I’m targeting planting out sometime in mid to late May. I can’t remember when I potted up the plants last year but it must’ve been some time in late April / early May. That’s at least a couple of weeks away for these 2-week old seedlings.

This year I hope to have better tomatoes by planting fewer of them and giving them more space. I was originally planning to do just two roma plants with two-foot spacing, plus one tomatillo plant. Then I learned that tomatillos won’t self pollinate so I’ll need to do at least two of those also. If those plus all the pepper plants work out, we’ll have way more than we can eat. Of course, the rabbits may still have other plans.

Crossword digest

This month my age incremented again. On the very anniversary of my birth, I received an email from Will Shortz’s assistant, saying (nicely) that the puzzle I submitted back in November didn’t make the cut. I was prepared for this: a puzzle with a similar theme came out a couple of weeks after I mailed mine in, and well, it’s not exactly that unique in the first place. Also the middle section of my puz is a bit of a stretch. And, I felt bad about not trying to excise 23-A from the puzzle.

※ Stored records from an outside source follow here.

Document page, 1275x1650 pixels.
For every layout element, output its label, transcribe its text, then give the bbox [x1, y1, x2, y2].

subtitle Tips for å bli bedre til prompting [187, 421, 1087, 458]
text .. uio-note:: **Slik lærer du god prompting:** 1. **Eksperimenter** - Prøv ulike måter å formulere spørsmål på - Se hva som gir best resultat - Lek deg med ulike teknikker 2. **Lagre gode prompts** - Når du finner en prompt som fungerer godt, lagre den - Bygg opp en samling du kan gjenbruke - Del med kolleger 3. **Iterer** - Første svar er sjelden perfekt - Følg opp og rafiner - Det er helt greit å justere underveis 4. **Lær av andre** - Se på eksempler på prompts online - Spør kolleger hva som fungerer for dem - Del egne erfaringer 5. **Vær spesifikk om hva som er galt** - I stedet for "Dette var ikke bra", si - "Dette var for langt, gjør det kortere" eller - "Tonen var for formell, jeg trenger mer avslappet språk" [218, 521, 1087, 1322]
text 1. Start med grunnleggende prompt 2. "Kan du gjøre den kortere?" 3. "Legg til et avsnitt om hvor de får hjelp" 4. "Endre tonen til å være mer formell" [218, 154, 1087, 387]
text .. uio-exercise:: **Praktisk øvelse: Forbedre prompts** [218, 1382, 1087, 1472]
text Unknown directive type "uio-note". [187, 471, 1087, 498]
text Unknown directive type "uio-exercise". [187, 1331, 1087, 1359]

But anyway, their loss is your loss! Click here to try it.

The 2018 American Crossword Puzzle Tournament starts this coming weekend. Last year, I complained that the online crossword tournament used a Java applet and would have almost no browser support by this time. This year, the online solver is running a version of my own XwordJS, customized (by me) for the ACPT’s backend (which I had nothing to do with). Here’s hoping it works.

After the 2017 tournament, I hoped to increase my solving speed to be more competitive this time around. In reality, I didn’t put much effort into this goal, so I expect to be about the same. My best NYT Monday time, for that one month when I tracked it, was a hair over 7 minutes, far from the front of the pack.

Meanwhile, I did make a bit of progress in solving cryptics, having done the puzzle a few times in the Toronto Star and actually finishing last week’s. I have to say they aren’t as fun as American style crosswords due to the arbitrariness of the cluing, or so I tell myself so that I can feel less dumb.

Making copies

One of my early goals this year has been to revamp the backup regime at the old homestead. Previously, I have relied on rotating external drives connected to my main desktop, and putting most content on a samba share that also got backed up. But it was a bit ad-hoc and things not on the share only got backed up sporadically. I’d rather not use a cloud backup service because reasons, so I bought a NAS, and now it looks like this:

  • Daily:
    • download cloud assets (google photo)
    • backup all disks to NAS (borg backup on Linux, Windows backup). Incrementals of 7 days / 4 weeks / 6 months
    • backup NAS to external drive (rsync)
  • Weekly:
    • borg check the latest backup
    • swap external disk with one in fire safe
  • Monthly:
    • swap external disk with off-site disk

I think this should work well enough until I use up enough storage to outstrip the individual external disks, then I’ll have to rethink things. Too far, or not too far enough?